- Arbeitsauftrag:
Kannst du aus dem Text über den Protest gegen die Stierhatz die Passage zwischen „Über zehntausend Tierschützer“ und „75.000 Unterschriften gesammelt.“, beide eingeschlossen, wörtlich abschreiben?

Über zehntausend Tierschützer zogen am Samstag in Madrid vor die Büros der beiden großen spanischen Parteien, der regierenden konservativen Partido Popular und der sozialistischen PSOE, um ein Verbot des Schauspieles zu fordern. „Die einen regieren in der Region Castilla León die anderen in der Gemeinde Tordesillas“, erklärte ein Sprecher, warum die Tierschützer beide Formationen gleichermaßen für die „nationale Schmach“ der Stierhatz verantwortlich machen. Heute, wenn zur Mittagszeit die Hatz auf Vulcano mit seinen 580 Kilogramm Lebendgewicht beginnt, wollen die Tierschützer vor dem Parlament Zehntausende von Unterschriften gegen das Spektakel einreichen. Bereits im vergangenen Jahr hatten sie 75.000 Unterschriften gesammelt.

- Extrahierte Einträge:

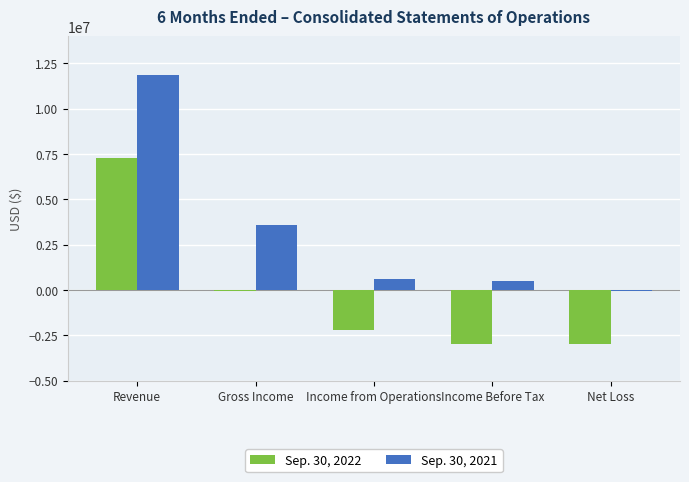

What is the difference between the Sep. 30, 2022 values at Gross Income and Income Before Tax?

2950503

* * *

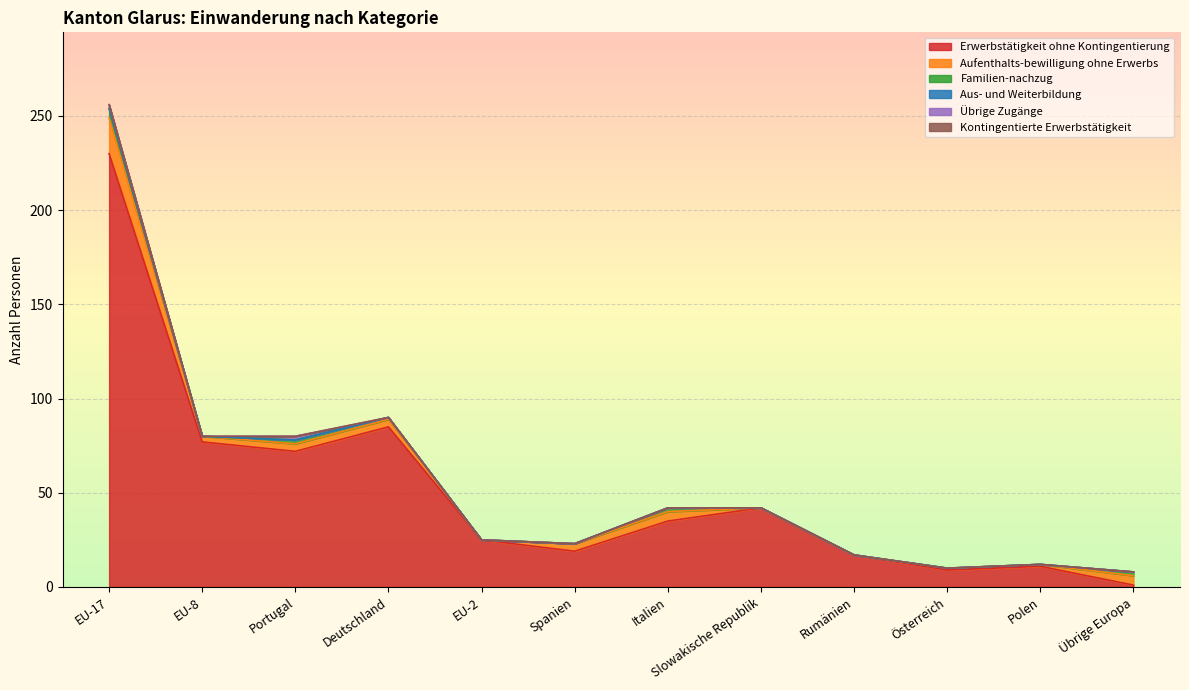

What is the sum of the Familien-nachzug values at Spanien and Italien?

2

---

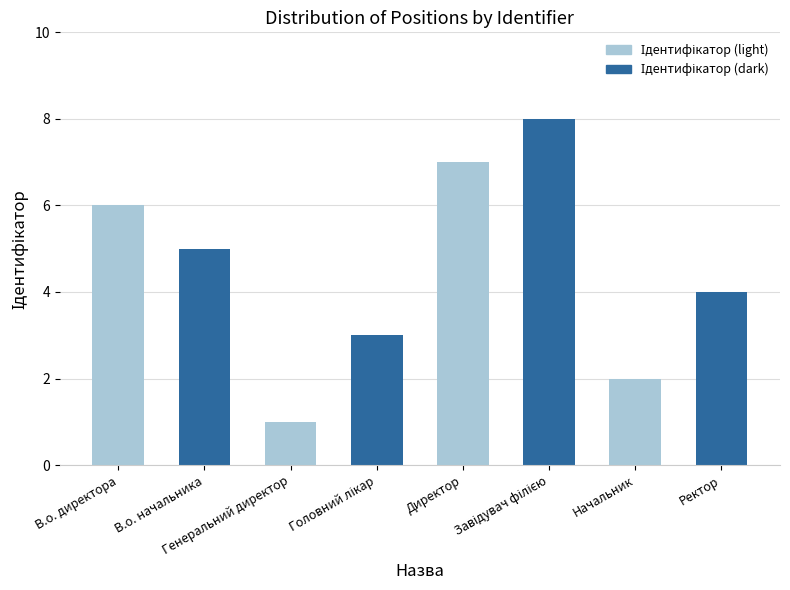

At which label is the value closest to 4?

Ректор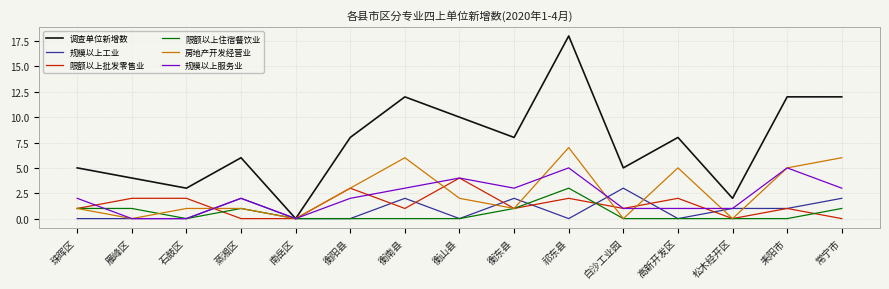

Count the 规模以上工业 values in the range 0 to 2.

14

- Ergebnis:
Über zehntausend Tierschützer zogen am Samstag in Madrid vor die Büros der beiden großen spanischen Parteien, der regierenden konservativen Partido Popular und der sozialistischen PSOE, um ein Verbot des Schauspieles zu fordern. „Die einen regieren in der Region Castilla León die anderen in der Gemeinde Tordesillas“, erklärte ein Sprecher, warum die Tierschützer beide Formationen gleichermaßen für die „nationale Schmach“ der Stierhatz verantwortlich machen. Heute, wenn zur Mittagszeit die Hatz auf Vulcano mit seinen 580 Kilogramm Lebendgewicht beginnt, wollen die Tierschützer vor dem Parlament Zehntausende von Unterschriften gegen das Spektakel einreichen. Bereits im vergangenen Jahr hatten sie 75.000 Unterschriften gesammelt.